Fine-Tuning the Classifier
Here is where we would run the following:
- Load the encoder
- Freeze up to the last two layers
- Fit one cycle to set the final two layer weights more appropriately
- Unfreeze some more layers and continue training
- Unfreeze the entire model and continue training
Lets look at what this code would look like from the book
- Loading the encoder
learn = learn.load_encoder("finetuned.pk1")- Freeze up to the last two layers
learn.freeze_to(-2)- Fit one cycle to set the two final layer weights more appropriately
learn.fit_one_cycle(1, 2e-2)- Unfreeze some more layers and continue training
Note here the book shows slicing as a way of providing different learning rates for different parts of the model. I’m not quite sure why the book chooses these particular values but I’m sure we’ll dive deeper into why this learning rate discrimination has been chosen.
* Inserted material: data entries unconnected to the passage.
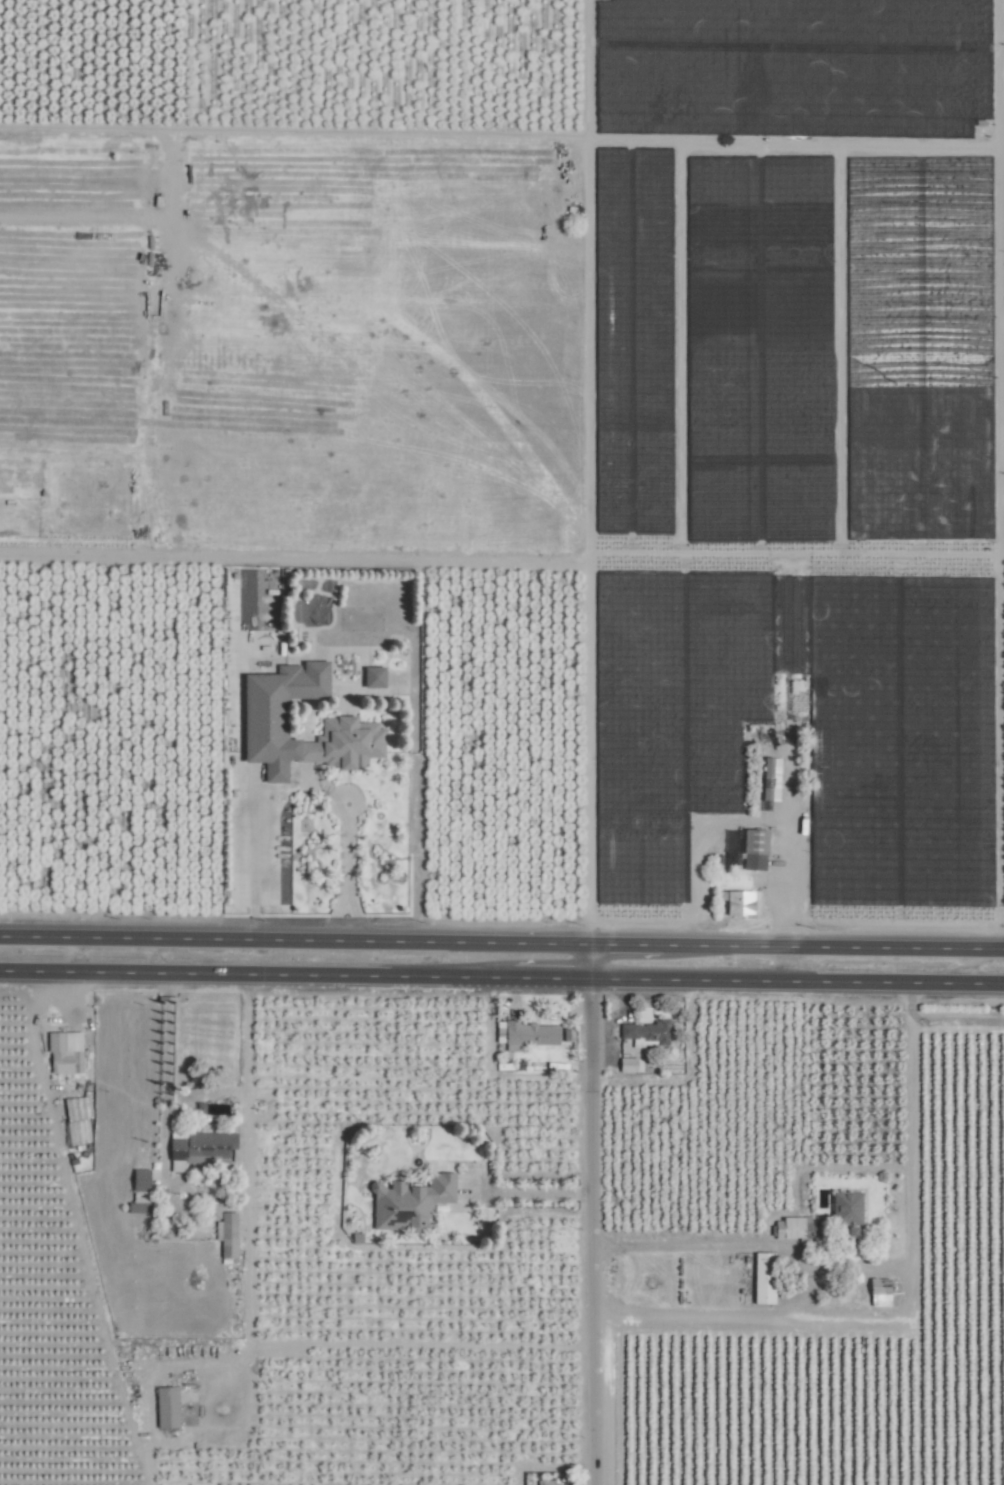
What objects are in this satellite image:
building: (373, 676)
building: (264, 719)
crop: (502, 742)
building: (771, 779)
road: (750, 822)
building: (754, 849)
building: (739, 902)
road: (295, 939)
road: (625, 943)
road: (832, 946)
road: (254, 974)
road: (550, 977)
road: (796, 980)
road: (956, 1020)
building: (644, 1031)
building: (530, 1033)
building: (65, 1052)
building: (630, 1065)
road: (165, 1084)
road: (532, 1192)
road: (909, 1195)
building: (410, 1202)
building: (847, 1211)
road: (591, 1214)
building: (795, 1228)
building: (227, 1235)
building: (764, 1278)
road: (802, 1286)
building: (880, 1292)
building: (167, 1407)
This topic is called “discriminative layer training”, here’s a nice fastai forum post on the topic and the docs themselves explaining the topic as well as this gradual unfreezing technique.
learn.freeze_to(-3)
learn.fit_one_cycle(n_epoch=1,
lr_max=slice(1e-2/(2.6**4), 1e-2))- Unfreeze the entire model and continue training
learn.unfreeze()
learn.fit_one_cycle(2, slice(1e-3/(2.6**4),1e-3))The final subtitle of this chapter discusses the danger of these kind of language models, in particular the impact they had on the FCC repealing net neutrality and how its many online comments were likely generated by these sorts of language models as justification for the law changing. I won’t rehash this discussion here as Jeremy and Rachel do a far better job of describing these ethical considerations than I will but I want to only write a final note as encouragement to checkout the dangers of language models. In particular the current discussion is about GPT3 and how school kids etc are cheating at exams and homework using this tool, its generating a lot of legible but nonsensicle language that looks legitimate on first glance but is often riddled with errors. In particular meta had to take down their scientific paper model ‘Galactica’ because it was basically espousing nonsense whilst seemingly being very convincing. It had learned how to talk the talk in terms of scientific research but was writing absolute junk, there’s good discussions on twitter and well written journalist posts about the problems of these large language models.
In our misinformation and poor media literacy age, these are fascinating but concerning times.